EMPAT PULUH SATU

154 18 49
                                    

Nada sambung sudah berbunyi cukup lama, si penerima telepon tidak juga menjawabnya. Sampai suara operator yang terdengar mengabarkan bahwa panggilan tidak dijawab, Dika menurunkan ponselnya sambil berdecak. “Si Naufal lagi ngapain, sih? Gaya banget susah dihubungin.”

Tak lama, muncul panggilan dengan nama Naufal di layar ponselnya. Dika buru-buru menerimanya dan berkata, “Sok sibuk, najis.”

Naufal tertawa di seberang sana. “Kenapa?” tanyanya.

“Vila, lah, kita.”

“Kenapa lagi? Adek lo berulah lagi?”

“Nggak usah banyak tanya.” Tanpa menunggu jawaban lagi, Dika memutuskan sambungan teleponnya. Setelah itu suara notifikasi pesan masuk berbunyi, sebuah pesan menyembul pada popup ponselnya.

Naufal: Vila, guys, tuan muda lagi bete.

Banyak respons setuju dari teman-teman satu grupnya tersebut, mereka memang sudah merindukan liburan karena penat dengan tugas kampusnya. Setelah dirasa semuanya setuju, Dika tinggal memikirkan alasan kepada Dani dan Diana. Untuk sepekan ke depan, ia memang harus menghindari Arga agar kemarahan dalam dirinya mereda, mengingat kemarin secara tidak sengaja cowok itu meluapkan kekesalannya kepada sang adik.

***

Sore itu, Dika sudah berkemas dan mulai keluar dari kamarnya. Sebelum merapikan barang bawaannya, ia sudah izin lebih dulu kepada Dani dan Diana, dan untungnya mereka mengizinkan, walaupun Dika harus memohon dengan sekuat tenaga. Selama dua minggu ke depan, kuliahnya memang libur setelah UTS. Namun, Dika hanya butuh satu minggu untuk menenangkan diri.

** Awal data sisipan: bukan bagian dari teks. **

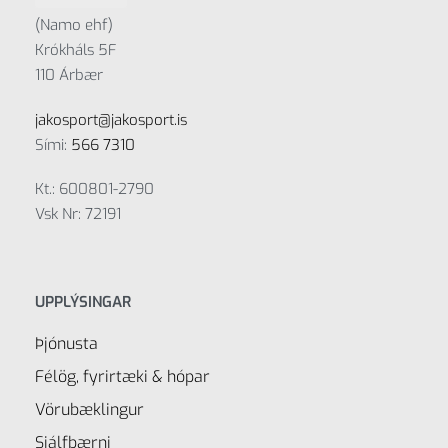
(Namo ehf)
Krókháls 5F
110 Árbær
jakosport@jakosport.is
Sími:
566 7310
Kt.: 600801-2790
Vsk Nr: 72191
UPPLÝSINGAR
Þjónusta
Félög, fyrirtæki & hópar
Vörubæklingur
Sjálfbærni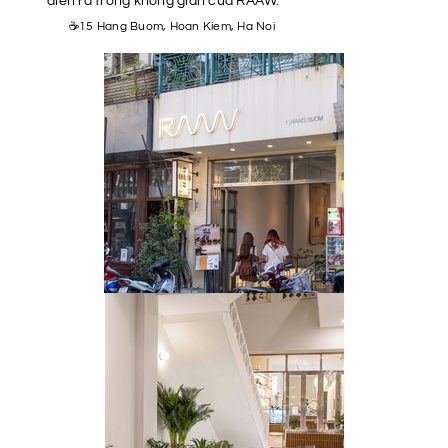
diễn ra trong không gian của RAAW.
☕15 Hang Buom, Hoan Kiem, Ha Noi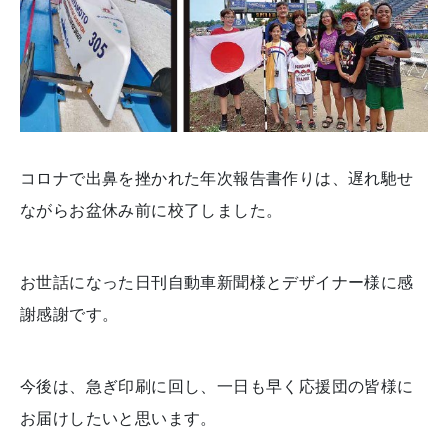
コロナで出鼻を挫かれた年次報告書作りは、遅れ馳せ
ながらお盆休み前に校了しました。
お世話になった日刊自動車新聞様とデザイナー様に感
謝感謝です。
今後は、急ぎ印刷に回し、一日も早く応援団の皆様に
お届けしたいと思います。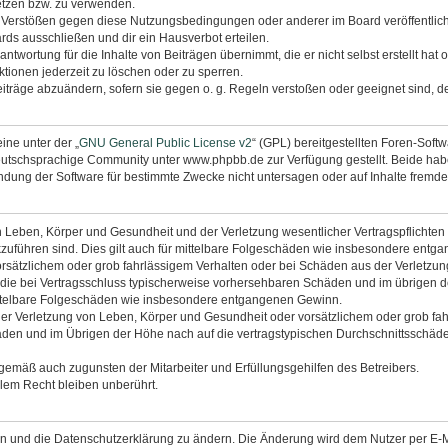
etzen bzw. zu verwenden.
i Verstößen gegen diese Nutzungsbedingungen oder anderer im Board veröffentli
rds ausschließen und dir ein Hausverbot erteilen.
ntwortung für die Inhalte von Beiträgen übernimmt, die er nicht selbst erstellt hat
tionen jederzeit zu löschen oder zu sperren.
eiträge abzuändern, sofern sie gegen o. g. Regeln verstoßen oder geeignet sind, 
ine unter der „
GNU General Public License v2
“ (GPL) bereitgestellten Foren-Sof
utschsprachige Community unter www.phpbb.de zur Verfügung gestellt. Beide haben
dung der Software für bestimmte Zwecke nicht untersagen oder auf Inhalte fremde
 Leben, Körper und Gesundheit und der Verletzung wesentlicher Vertragspflichten (K
ckzuführen sind. Dies gilt auch für mittelbare Folgeschäden wie insbesondere ent
orsätzlichem oder grob fahrlässigem Verhalten oder bei Schäden aus der Verletzu
uf die bei Vertragsschluss typischerweise vorhersehbaren Schäden und im übrigen 
mittelbare Folgeschäden wie insbesondere entgangenen Gewinn.
r Verletzung von Leben, Körper und Gesundheit oder vorsätzlichem oder grob fahr
en und im Übrigen der Höhe nach auf die vertragstypischen Durchschnittsschäden 
ngemäß auch zugunsten der Mitarbeiter und Erfüllungsgehilfen des Betreibers.
lem Recht bleiben unberührt.
en und die Datenschutzerklärung zu ändern. Die Änderung wird dem Nutzer per E-Mai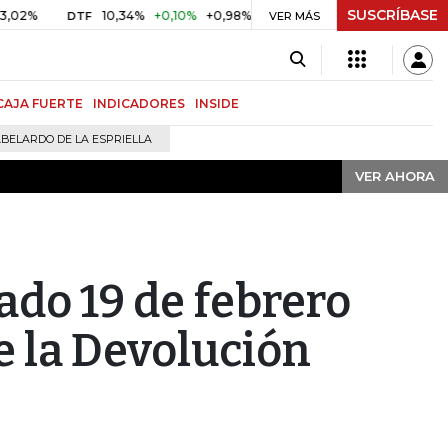
SUSCRÍBASE
VER AHORA
10,34%
+0,10%
+0,98%
$ 416,91
+$ 0,05
+0,01%
DTF
UVR
VER MÁS
CAJA FUERTE
INDICADORES
INSIDE
BELARDO DE LA ESPRIELLA
VER AHORA
bado 19 de febrero
e la Devolución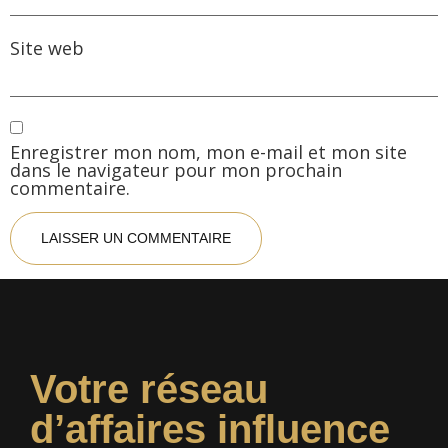
Site web
Enregistrer mon nom, mon e-mail et mon site
dans le navigateur pour mon prochain
commentaire.
Votre réseau
d’affaires influence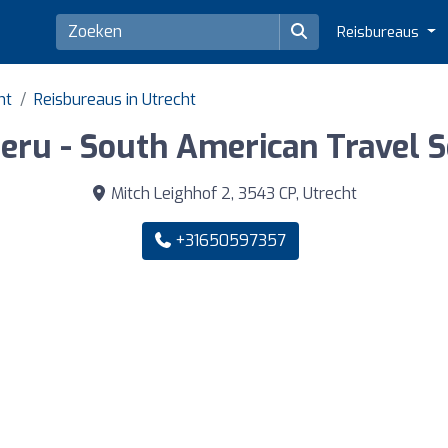
Reisbureaus
ht
Reisbureaus in Utrecht
eru - South American Travel S
Mitch Leighhof 2, 3543 CP, Utrecht
+31650597357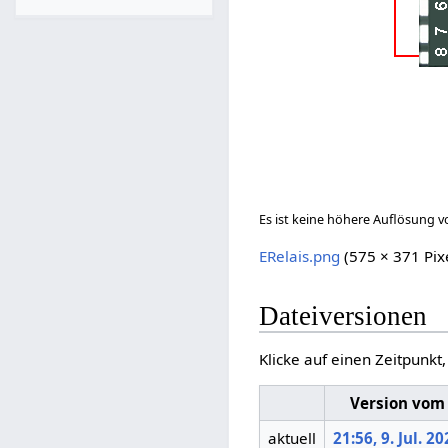
Es ist keine höhere Auflösung 
ERelais.png
(575 × 371 Pix
Dateiversionen
Klicke auf einen Zeitpunkt
Version vom
aktuell
21:56, 9. Jul. 2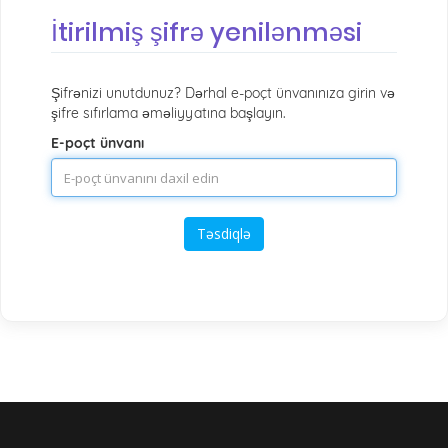
İtirilmiş şifrə yenilənməsi
Şifrənizi unutdunuz? Dərhal e-poçt ünvanınıza girin və
şifre sıfırlama əməliyyatına başlayın.
E-poçt ünvanı
Təsdiqlə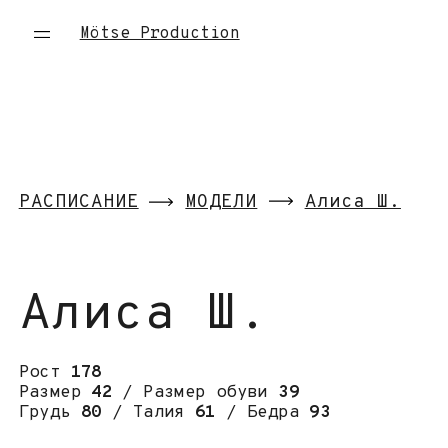
Mötse Production
РАСПИСАНИЕ
МОДЕЛИ
Алиса Ш.
Алиса Ш.
Рост
178
Размер
42
/ Размер обуви
39
Грудь
80
/ Талия
61
/ Бедра
93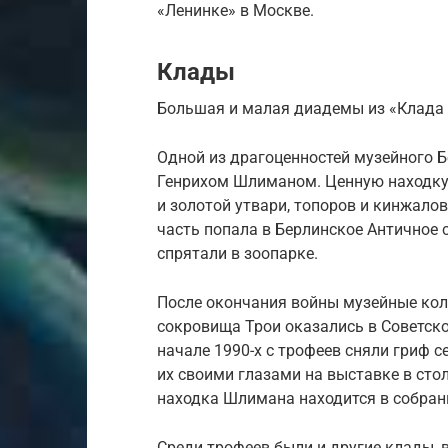
«Ленинке» в Москве.
Клады
Большая и малая диадемы из «Клада 
Одной из драгоценностей музейного 
Генрихом Шлиманом. Ценную находку,
и золотой утвари, топоров и кинжало
часть попала в Берлинское Античное 
спрятали в зоопарке.
После окончания войны музейные кол
сокровища Трои оказались в Советско
начале 1990-х с трофеев сняли гриф с
их своими глазами на выставке в сто
находка Шлимана находится в собрани
Среди трофеев были и другие клады, 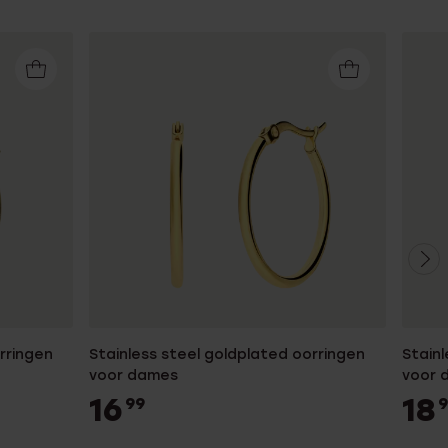
rringen
Stainless steel goldplated oorringen
Stainl
voor dames
voor 
16
18
99
9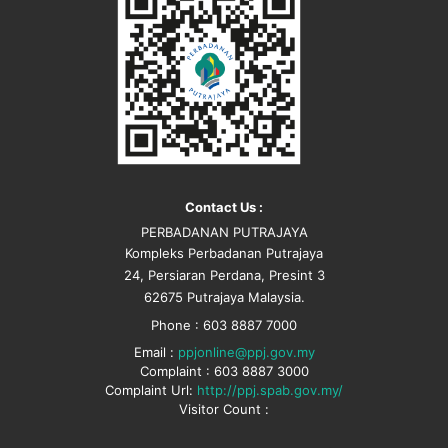
Contact Us :
PERBADANAN PUTRAJAYA
Kompleks Perbadanan Putrajaya
24, Persiaran Perdana, Presint 3
62675 Putrajaya Malaysia.
Phone : 603 8887 7000
Email :
ppjonline@ppj.gov.my
Complaint : 603 8887 3000
Complaint Url:
http://ppj.spab.gov.my/
Visitor Count :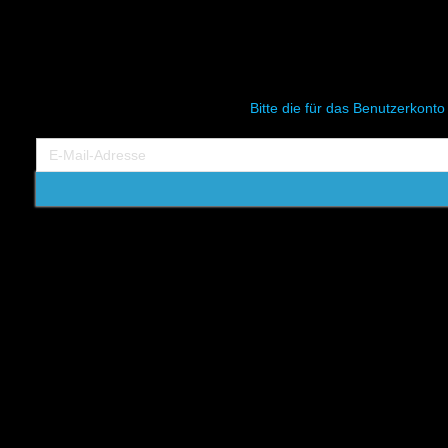
Bitte die für das Benutzerkont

Di depan rumah, Dika sudah berpamitan dengan mencium tangan Dani dan Diana. Sementara, Arga baru saja datang dan hendak menghampiri Dika, ia memang dipanggil oleh Dani agar Dika juga berpamitan padanya.

Sesampainya di teras rumah, Diana menyadari kedatangan Arga, wanita itu pamit kepada Dika untuk kembali ke kamarnya. Arga yang mendengar itu sontak menjatuhkan pundak, ternyata Diana masih marah padanya atas kejadian pulang sekolah tadi.

“Bun,” tahan Arga, menghentikan Diana yang baru saja melewatinya, “nggak usah pergi, biar Arga yang balik ke kamar.”

Tidak ada sahutan, Diana menahan diri agar tidak luluh begitu saja oleh Arga, Dani memilih diam karena ia tidak mau menghancurkan cara yang sudah lama Diana pilih untuk mendidik Arga, sedangkan Dika masih berdiri canggung. Sebenarnya, apa masalah Arga dengan bundanya?

Tidak juga mendapatkan jawaban, Arga akhirnya mundur beberapa langkah. Sebelum pergi kembali ke kamar, ia menoleh kepada Dika dan mengatakan, “Take care, Ka,” katanya, hanya agar Dani dan Diana tidak curiga atas keretakan hubungannya dengan Dika. Setelah itu, ia pergi kembali ke kamarnya.

Diana menghela napas berat, sebenarnya ia juga tidak tega mendiami Arga seperti ini.

***

Setelah kepergian Dika, Diana dan Dani langsung pergi ke kamarnya karena Dani yang meminta. Di sana, Dani kembali mencoba membuat Diana mengerti atas situasi Arga. Pembujukan percobaan ini sudah yang kedua kalinya, setelah sebelumnya tidak berhasil sama sekali.

“Bun, jangan terlalu keras kayak gitu, lah, sama Arga,” tegur Dani, “maafin dia.”

“Udah,” sergah Diana, “aku udah maafin dia, tapi dia harus dikasih pelajaran juga, biar tahu kalau bohong sama orang tua itu salah.”